Dal colloquio tra il Presidente della Repubblica dell’Azerbaigian Gajdar Alijev, in occasione della visita del Presidente della Repubblica Italiana Oscar Luigi Scalfaro, Roma, Palazzo del Quirinale, 25 settembre 1997.

Egregio Presidente Scalfaro,

Desidero innanzi tutto ringraziarLa per il Suo invito a recarmi nel Suo paese in visita ufficiale. Ho accettato con piacere questo invito e sono qui in Italia per instaurare con Lei contatti personali e per discutere lo sviluppo futuro delle relazioni tra i nostri due paesi. Nell’esprimere la mia soddisfazione per le parole che Lei ha pronunciato sul nostro paese e sull’importanza  dell’ulteriore rafforzamento delle relazioni italo-azerbaigiane, desidero sottolineare che alla fine del 1991, dopo la dissoluzione dell’Unione Sovietica, l’Azerbaigian ha riacquistato l’indipendenza. Colgo l’occasione per esprimere la mia riconoscenza per l’immediato riconoscimento dell’Azerbaigian indipendente da parte dell’Italia e per la nomina dell’ambasciatore italiano nel nostro paese. L’ambasciata italiana in Azerbaigian è una dimostrazione dell’attenzione dell’Italia per lo sviluppo delle relazioni tra i nostri due paesi. A tale proposito ricordo che presto nomineremo il nostro ambasciatore in Italia.

..........

COSA FARE:
(1) Secondo il discorso al Quirinale, quando l'Azerbaigian ha riacquistato l'indipendenza?
(2) Scrivi il seguito del discorso al Quirinale, riprendendo dopo l'ultima frase riportata.

..........

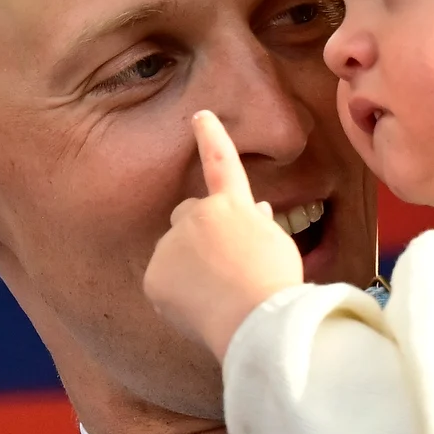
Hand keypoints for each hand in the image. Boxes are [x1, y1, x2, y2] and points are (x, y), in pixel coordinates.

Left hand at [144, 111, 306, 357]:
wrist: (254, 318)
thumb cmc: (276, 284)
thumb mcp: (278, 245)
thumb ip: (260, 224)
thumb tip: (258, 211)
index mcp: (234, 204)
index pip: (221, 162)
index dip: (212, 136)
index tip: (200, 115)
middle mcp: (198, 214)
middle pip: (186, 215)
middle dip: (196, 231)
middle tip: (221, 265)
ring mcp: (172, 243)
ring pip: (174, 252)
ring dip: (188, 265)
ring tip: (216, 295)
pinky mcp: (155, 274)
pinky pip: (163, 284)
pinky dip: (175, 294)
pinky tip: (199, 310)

..........

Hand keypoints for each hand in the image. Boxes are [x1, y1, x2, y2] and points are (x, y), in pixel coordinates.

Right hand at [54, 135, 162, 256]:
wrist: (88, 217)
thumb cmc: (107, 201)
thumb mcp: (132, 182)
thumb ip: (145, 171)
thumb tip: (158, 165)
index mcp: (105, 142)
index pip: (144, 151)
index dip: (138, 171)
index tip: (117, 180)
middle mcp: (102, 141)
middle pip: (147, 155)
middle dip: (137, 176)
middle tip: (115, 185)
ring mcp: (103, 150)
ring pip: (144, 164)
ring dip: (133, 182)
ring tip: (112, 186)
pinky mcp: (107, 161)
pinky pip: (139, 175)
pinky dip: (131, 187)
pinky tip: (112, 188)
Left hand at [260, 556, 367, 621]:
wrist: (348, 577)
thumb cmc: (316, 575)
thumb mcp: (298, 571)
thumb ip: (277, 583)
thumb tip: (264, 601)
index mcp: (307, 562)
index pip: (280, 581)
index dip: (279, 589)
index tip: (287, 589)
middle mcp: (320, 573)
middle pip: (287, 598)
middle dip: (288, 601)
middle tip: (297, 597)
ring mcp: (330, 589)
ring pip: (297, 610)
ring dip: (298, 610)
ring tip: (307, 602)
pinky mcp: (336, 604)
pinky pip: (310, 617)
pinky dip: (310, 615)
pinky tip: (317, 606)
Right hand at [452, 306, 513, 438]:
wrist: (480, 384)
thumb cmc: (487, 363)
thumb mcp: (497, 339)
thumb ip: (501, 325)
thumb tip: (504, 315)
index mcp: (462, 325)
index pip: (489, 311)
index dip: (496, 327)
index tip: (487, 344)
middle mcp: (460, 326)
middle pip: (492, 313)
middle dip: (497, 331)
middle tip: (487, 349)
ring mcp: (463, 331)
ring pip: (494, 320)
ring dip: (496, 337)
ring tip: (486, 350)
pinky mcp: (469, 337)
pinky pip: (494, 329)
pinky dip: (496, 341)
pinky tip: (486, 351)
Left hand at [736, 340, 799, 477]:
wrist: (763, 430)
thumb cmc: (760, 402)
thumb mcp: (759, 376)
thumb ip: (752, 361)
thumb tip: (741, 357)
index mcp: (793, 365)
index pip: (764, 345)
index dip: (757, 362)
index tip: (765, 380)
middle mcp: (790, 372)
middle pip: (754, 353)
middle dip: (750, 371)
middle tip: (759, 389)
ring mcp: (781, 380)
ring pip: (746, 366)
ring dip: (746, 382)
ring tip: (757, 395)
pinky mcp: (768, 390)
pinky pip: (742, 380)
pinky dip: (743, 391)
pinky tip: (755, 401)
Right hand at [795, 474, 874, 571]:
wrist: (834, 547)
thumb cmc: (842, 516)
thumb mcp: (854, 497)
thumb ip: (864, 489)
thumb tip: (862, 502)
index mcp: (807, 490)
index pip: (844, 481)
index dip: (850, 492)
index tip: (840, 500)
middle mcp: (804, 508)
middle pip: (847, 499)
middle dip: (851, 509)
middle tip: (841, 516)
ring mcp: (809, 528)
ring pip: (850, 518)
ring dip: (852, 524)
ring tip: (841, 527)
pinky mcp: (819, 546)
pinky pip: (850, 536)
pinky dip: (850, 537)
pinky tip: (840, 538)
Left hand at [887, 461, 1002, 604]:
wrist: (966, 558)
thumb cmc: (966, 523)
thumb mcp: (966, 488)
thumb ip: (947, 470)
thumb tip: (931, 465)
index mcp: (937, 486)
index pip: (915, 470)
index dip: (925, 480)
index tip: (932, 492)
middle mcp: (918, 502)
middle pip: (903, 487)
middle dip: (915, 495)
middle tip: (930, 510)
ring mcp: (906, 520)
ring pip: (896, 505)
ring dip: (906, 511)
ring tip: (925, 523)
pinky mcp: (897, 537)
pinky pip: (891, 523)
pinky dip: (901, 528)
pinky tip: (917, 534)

..........

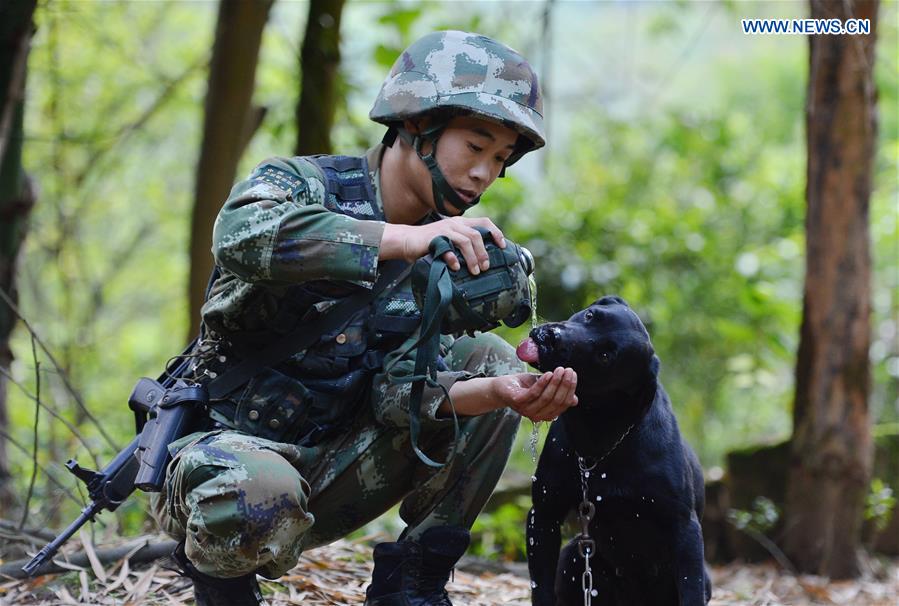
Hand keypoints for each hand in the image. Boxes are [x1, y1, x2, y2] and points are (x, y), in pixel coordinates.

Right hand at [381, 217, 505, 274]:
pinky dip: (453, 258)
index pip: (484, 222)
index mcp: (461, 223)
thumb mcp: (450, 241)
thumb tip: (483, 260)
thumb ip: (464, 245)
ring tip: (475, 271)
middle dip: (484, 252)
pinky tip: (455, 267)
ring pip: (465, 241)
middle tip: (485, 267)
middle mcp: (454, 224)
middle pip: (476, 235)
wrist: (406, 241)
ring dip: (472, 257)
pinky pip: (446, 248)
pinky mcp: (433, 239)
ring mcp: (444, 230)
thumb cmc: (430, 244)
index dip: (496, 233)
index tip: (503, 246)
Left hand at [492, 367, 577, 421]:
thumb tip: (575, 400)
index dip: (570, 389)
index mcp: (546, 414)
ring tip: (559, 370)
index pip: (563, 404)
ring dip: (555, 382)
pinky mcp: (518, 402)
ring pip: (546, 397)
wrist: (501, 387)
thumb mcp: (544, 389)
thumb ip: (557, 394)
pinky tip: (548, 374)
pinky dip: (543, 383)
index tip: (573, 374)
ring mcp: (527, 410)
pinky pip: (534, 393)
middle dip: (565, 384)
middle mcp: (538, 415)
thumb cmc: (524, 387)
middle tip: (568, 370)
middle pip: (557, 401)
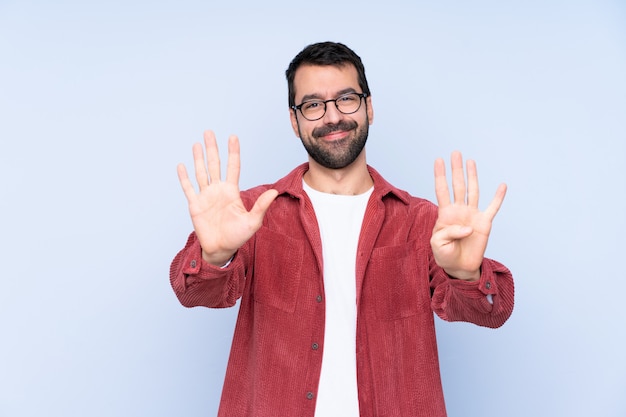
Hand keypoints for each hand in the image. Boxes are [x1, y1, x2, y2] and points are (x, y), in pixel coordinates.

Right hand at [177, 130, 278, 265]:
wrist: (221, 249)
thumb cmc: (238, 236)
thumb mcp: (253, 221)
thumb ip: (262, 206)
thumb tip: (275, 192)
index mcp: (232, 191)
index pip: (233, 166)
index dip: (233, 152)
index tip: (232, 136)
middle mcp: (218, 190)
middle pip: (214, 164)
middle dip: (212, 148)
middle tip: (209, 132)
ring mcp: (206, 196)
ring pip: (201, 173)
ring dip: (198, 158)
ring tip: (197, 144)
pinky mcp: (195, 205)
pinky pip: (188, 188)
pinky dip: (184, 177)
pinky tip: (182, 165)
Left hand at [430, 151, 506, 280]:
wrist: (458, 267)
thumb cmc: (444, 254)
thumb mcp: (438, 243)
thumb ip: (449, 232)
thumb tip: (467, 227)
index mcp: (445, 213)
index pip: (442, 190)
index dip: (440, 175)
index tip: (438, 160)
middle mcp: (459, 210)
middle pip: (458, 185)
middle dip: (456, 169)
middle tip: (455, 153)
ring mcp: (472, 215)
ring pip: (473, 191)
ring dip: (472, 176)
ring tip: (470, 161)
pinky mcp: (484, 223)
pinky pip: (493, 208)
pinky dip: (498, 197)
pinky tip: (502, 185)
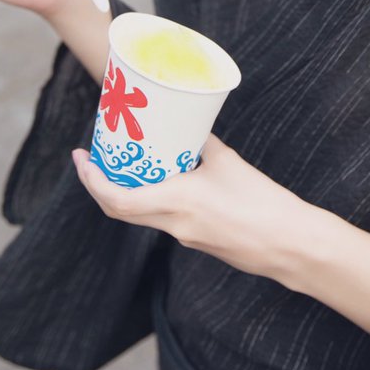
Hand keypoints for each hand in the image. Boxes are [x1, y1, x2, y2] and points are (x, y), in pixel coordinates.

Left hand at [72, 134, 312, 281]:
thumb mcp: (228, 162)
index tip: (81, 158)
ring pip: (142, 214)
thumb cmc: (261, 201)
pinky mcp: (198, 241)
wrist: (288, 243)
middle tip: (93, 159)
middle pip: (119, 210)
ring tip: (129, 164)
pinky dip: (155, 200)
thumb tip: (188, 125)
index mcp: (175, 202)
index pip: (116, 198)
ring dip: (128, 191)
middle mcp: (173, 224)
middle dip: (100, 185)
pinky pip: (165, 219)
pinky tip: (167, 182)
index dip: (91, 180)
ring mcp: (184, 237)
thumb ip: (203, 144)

..........

RISPOSTE AI COMPITI:
(1) Alla fine del 1991, dopo la dissoluzione dell'Unione Sovietica.

(2)
La ringrazio per l’attenzione che dedica ai processi in atto nel nostro paese, e anche per la sua corretta descrizione dell’evoluzione e del rafforzamento dell’indipendenza nazionale dell’Azerbaigian. Nonostante le difficoltà di carattere interno ed esterno, stiamo facendo tutto il possibile per consolidare e rendere irreversibile la nostra indipendenza nazionale. Stiamo costruendo uno Stato laico e democratico, governato dallo Stato di diritto. È in atto una ristrutturazione del nostro sistema economico in base ai principi dell’economia di mercato e dell’integrazione nell’economia mondiale. Desidero notare che in questi ultimi anni la realizzazione di questi processi procede con successo.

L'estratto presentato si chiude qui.